Dr. Ali Jalili is an Australian Research Council DECRA Fellow at School of Chemical Engineering in University of New South Wales Sydney. He received his PhD from the Intelligent Polymer Research Institute (IPRI) at the University of Wollongong, conducting research on additive manufacturing of electromaterials for electrochemical device fabrication under the supervision of ARC Laureate Fellow and the director of the Australian Research Council Centre of Excellence for Electromaterials Science (ACES), Prof. Gordon G. Wallace in 2013. Following his Ph.D. graduation, he has received graphene development fellowship from ACES, where he was closely working with various nodes of ACES and the materials node of the Australian National Fabrication Facility (ANFF). This position gave him the opportunity to interact with a larger network of researchers and exposed him to research areas outside of his expertise, instigating new project ideas and collaborations. At 2017, He has joined Prof. Calum Drummond’s research group at RMIT as a vice-chancellor's postdoctoral fellow to explore biomimetic systems for tailor-making a vast range of liquid crystalline-based 3D printing inks. At 2018, he has joined ARC Laureate Fellow Prof. Douglas MacFarlane’s laboratory at Monash University as a visiting fellow to conduct research on electrochemical nitrogen reduction reaction. From 2019, he has joined ARC Laureate Fellow Prof. Rose Amal’s Particles and Catalysis Research Group to continue research on nitrogen reduction to ammonia with the ARC DECRA Fellowship.

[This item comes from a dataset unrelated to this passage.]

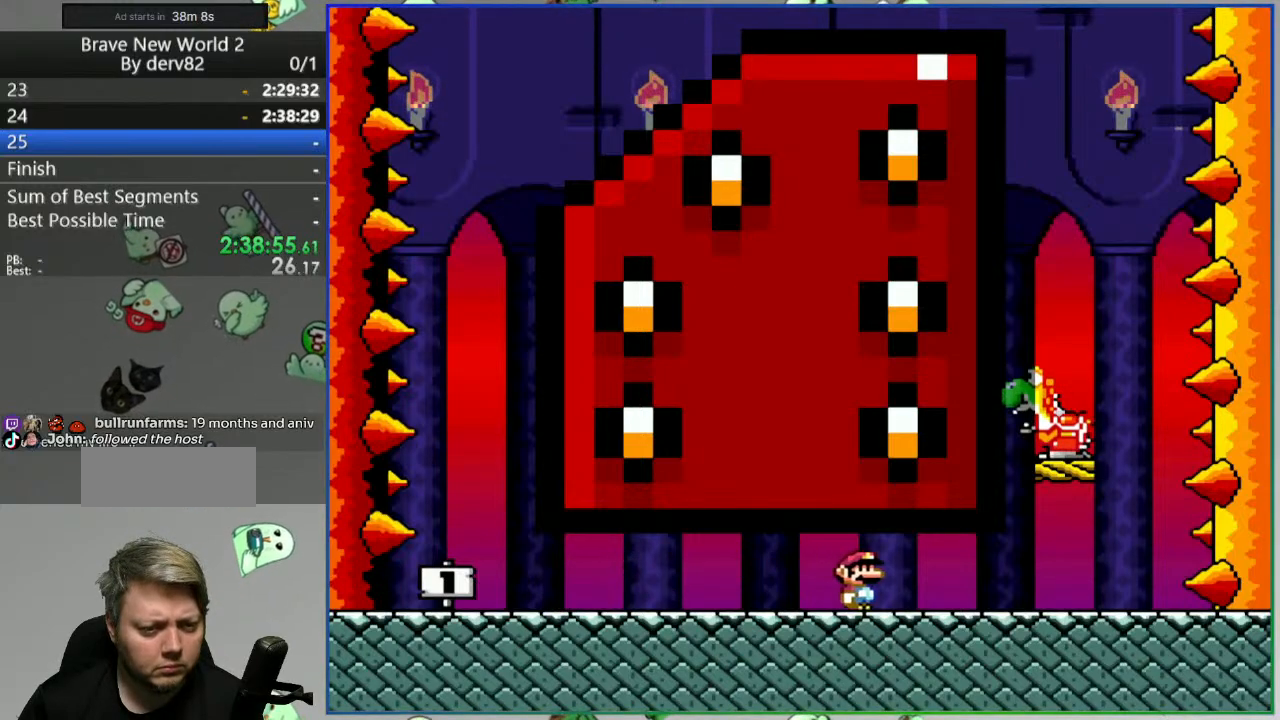
{"buttons": ["Y"], "events": []}
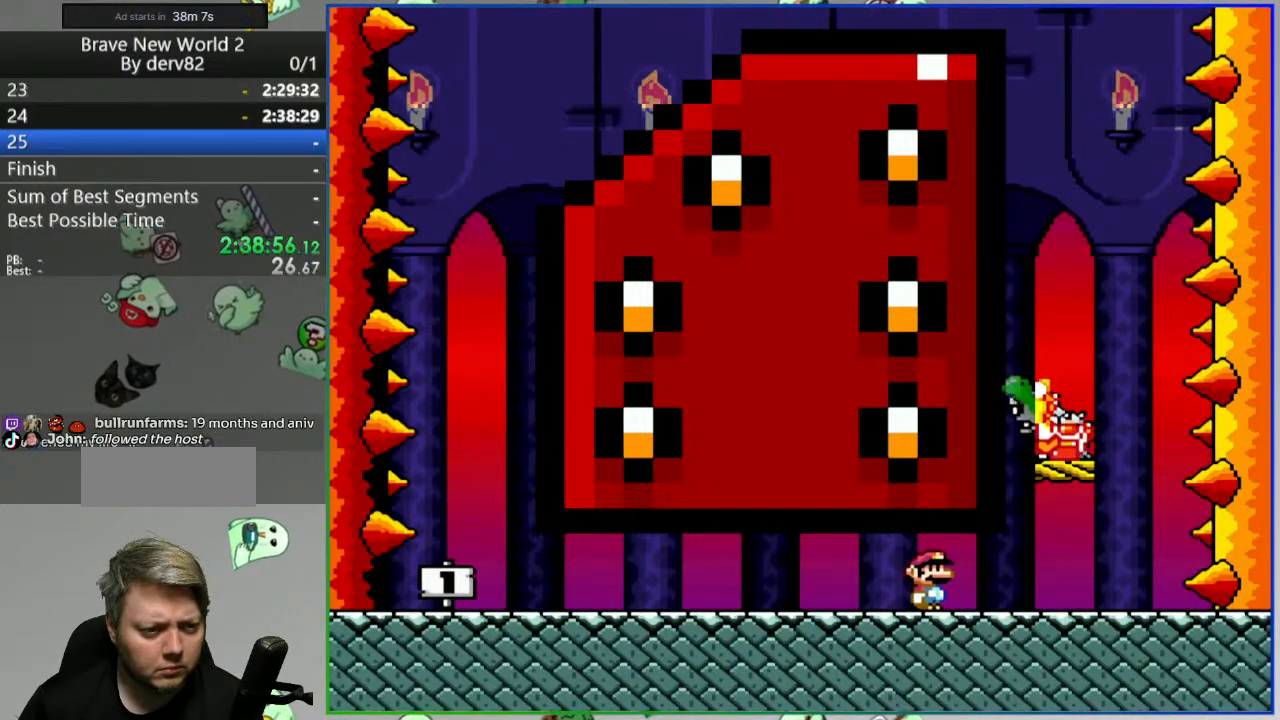
{"buttons": ["Y", "DPAD_RIGHT"], "events": [[283, "DPAD_RIGHT", "down"]]}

2019: UNSW Sydney Startup Fund, $215,576.
2018: ARC Discovery Early Career Researcher Award, $368,446.
2017: Vice Chancellor’s Postdoctoral Fellow Award from RMIT University, $326,000.
2015: The Australian Institute for Innovative Materials (AIIM) Collaborative Grant, $20,000.
2014: The Australian Institute for Innovative Materials (AIIM) for Gold Grant, $12,000.
Travel award from Australia Academy of Sciences (2016).
Best poster award from the Fiber Society (2013).
My research has focused on additive manufacturing techniques (3D printing and fiber spinning) for device fabrication from organic and non-organic nanomaterials, such as conducting polymers, carbon nanotubes and atomically thin two-dimensional (2D) materials such as graphene and layered transition metal dichalcogenide. This has included translation of nano-electromaterials into multifunctional macrostructures while preserving their inherent nanoscale properties using fiber spinning, electrospinning, printing (ink-jet and sof-3D) and coatings. I am utilizing soft self-assembly of atomically thin 2D electromaterials and biomimetic systems to develop self-oriented scaffold electrodes for sustainable energy, energy storage & conversion, sensors, electrocatalysis, and bionic applications.
Currently, I am utilizing biomimetic systems for tailor-making and self-oriented 3D printed structures for environmental electrochemical conversion of nitrogen to ammonia. This project aims to achieve a highly active electrochemical catalytic system for ammonia production from atmospheric nitrogen under ambient conditions. Ammonia is essential for plant growth and food production but its synthesis is energy intensive, eco-destructive and costly. The project will design a functional device featuring a catalyst that will not only provide insights into the fundamentals of nitrogen reduction but also a sustainable and cost-effective production of ammonia, a potential key to future world food supply and renewable energy.